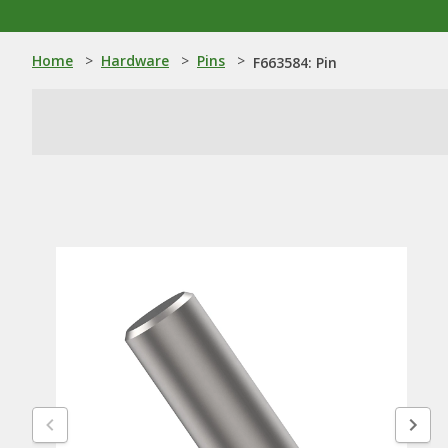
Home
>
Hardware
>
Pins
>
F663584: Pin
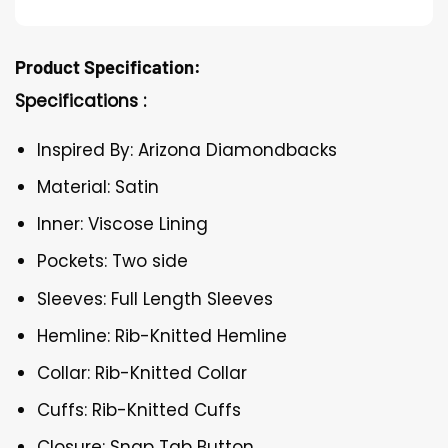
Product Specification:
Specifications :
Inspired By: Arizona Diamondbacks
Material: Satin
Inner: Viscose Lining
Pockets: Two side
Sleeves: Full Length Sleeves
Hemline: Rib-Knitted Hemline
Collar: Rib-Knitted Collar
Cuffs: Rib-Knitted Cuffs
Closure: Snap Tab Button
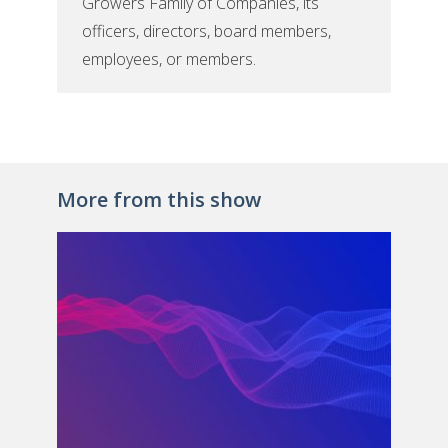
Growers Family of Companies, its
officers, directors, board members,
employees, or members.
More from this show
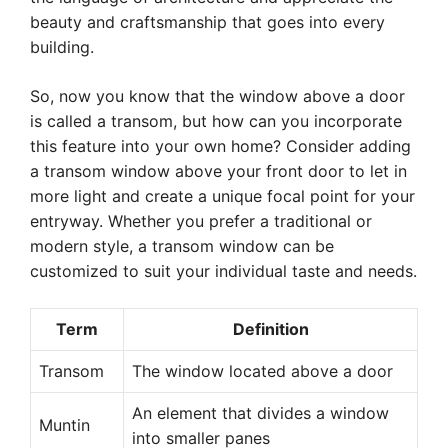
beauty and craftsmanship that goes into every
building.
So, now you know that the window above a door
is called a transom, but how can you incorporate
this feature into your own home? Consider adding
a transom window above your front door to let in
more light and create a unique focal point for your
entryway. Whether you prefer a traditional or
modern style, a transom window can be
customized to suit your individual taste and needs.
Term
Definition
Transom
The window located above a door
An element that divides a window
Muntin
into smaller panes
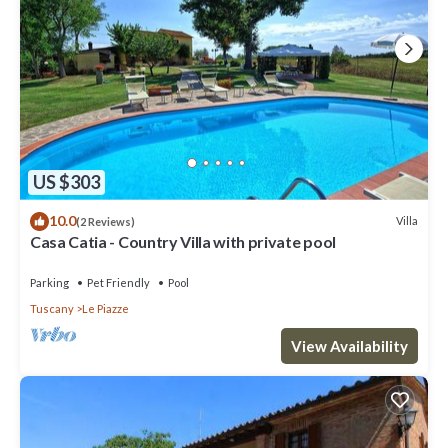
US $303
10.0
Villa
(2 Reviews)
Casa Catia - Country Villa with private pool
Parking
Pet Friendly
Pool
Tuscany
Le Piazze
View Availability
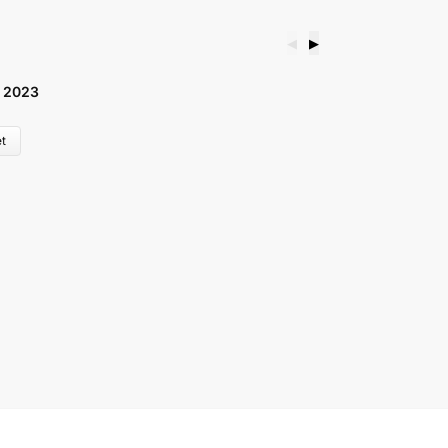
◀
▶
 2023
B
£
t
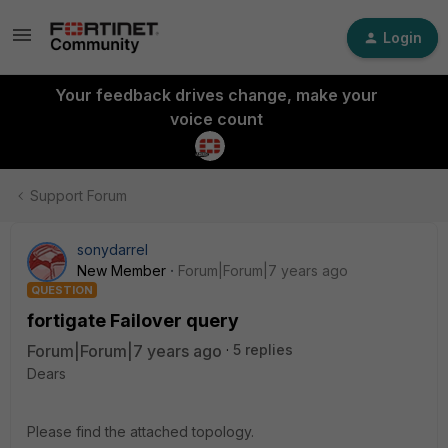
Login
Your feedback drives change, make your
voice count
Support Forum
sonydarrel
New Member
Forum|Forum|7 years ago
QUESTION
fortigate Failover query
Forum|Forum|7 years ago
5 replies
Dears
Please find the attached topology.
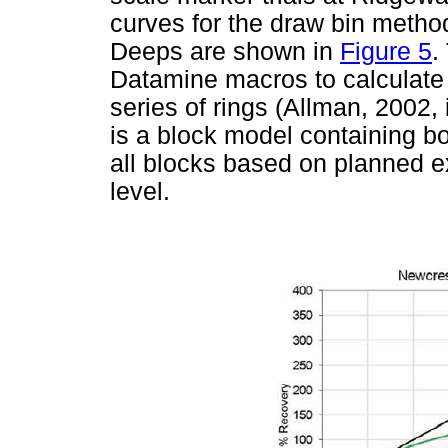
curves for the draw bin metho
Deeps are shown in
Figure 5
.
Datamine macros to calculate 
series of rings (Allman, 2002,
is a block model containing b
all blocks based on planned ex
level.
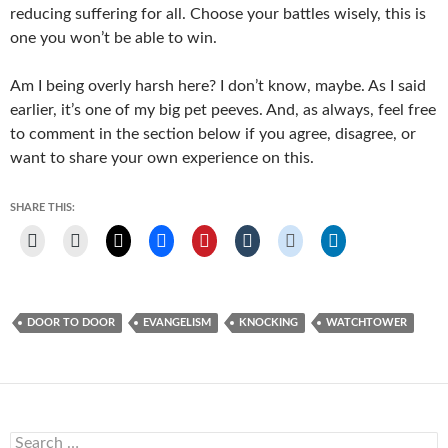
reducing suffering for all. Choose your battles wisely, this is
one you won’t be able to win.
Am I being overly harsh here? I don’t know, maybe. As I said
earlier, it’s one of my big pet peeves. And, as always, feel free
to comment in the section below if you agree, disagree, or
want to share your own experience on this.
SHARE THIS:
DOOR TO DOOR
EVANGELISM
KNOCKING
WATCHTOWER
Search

□ □ □ □

Work required: The entries are to be transcribed word for word, without their images.

Exercise result:
Home
>
Hardware
>
Pins
>
F663584: Pin
Product Specification:
Specifications :
Inspired By: Arizona Diamondbacks
Material: Satin
Inner: Viscose Lining
Pockets: Two side
Sleeves: Full Length Sleeves
Hemline: Rib-Knitted Hemline
Collar: Rib-Knitted Collar
Cuffs: Rib-Knitted Cuffs
Closure: Snap Tab Button
Growers Family of Companies, its
officers, directors, board members,
employees, or members.
More from this show
beauty and craftsmanship that goes into every
building.
So, now you know that the window above a door
is called a transom, but how can you incorporate
this feature into your own home? Consider adding
a transom window above your front door to let in
more light and create a unique focal point for your
entryway. Whether you prefer a traditional or
modern style, a transom window can be
customized to suit your individual taste and needs.
Term
Definition
Transom
The window located above a door
An element that divides a window
Muntin
into smaller panes
US $303
10.0
Villa
(2 Reviews)
Casa Catia - Country Villa with private pool
Parking
Pet Friendly
Pool
Tuscany
Le Piazze
View Availability
◀
▶
 2023
B
£
t
Login
Your feedback drives change, make your
voice count
Support Forum
sonydarrel
New Member
Forum|Forum|7 years ago
QUESTION
fortigate Failover query
Forum|Forum|7 years ago
5 replies
Dears
Please find the attached topology.
curves for the draw bin metho
Deeps are shown in
Figure 5
.
Datamine macros to calculate 
series of rings (Allman, 2002,
is a block model containing b
all blocks based on planned ex
level.
reducing suffering for all. Choose your battles wisely, this is
one you won’t be able to win.
Am I being overly harsh here? I don’t know, maybe. As I said
earlier, it’s one of my big pet peeves. And, as always, feel free
to comment in the section below if you agree, disagree, or
want to share your own experience on this.
SHARE THIS:
DOOR TO DOOR
EVANGELISM
KNOCKING
WATCHTOWER
Search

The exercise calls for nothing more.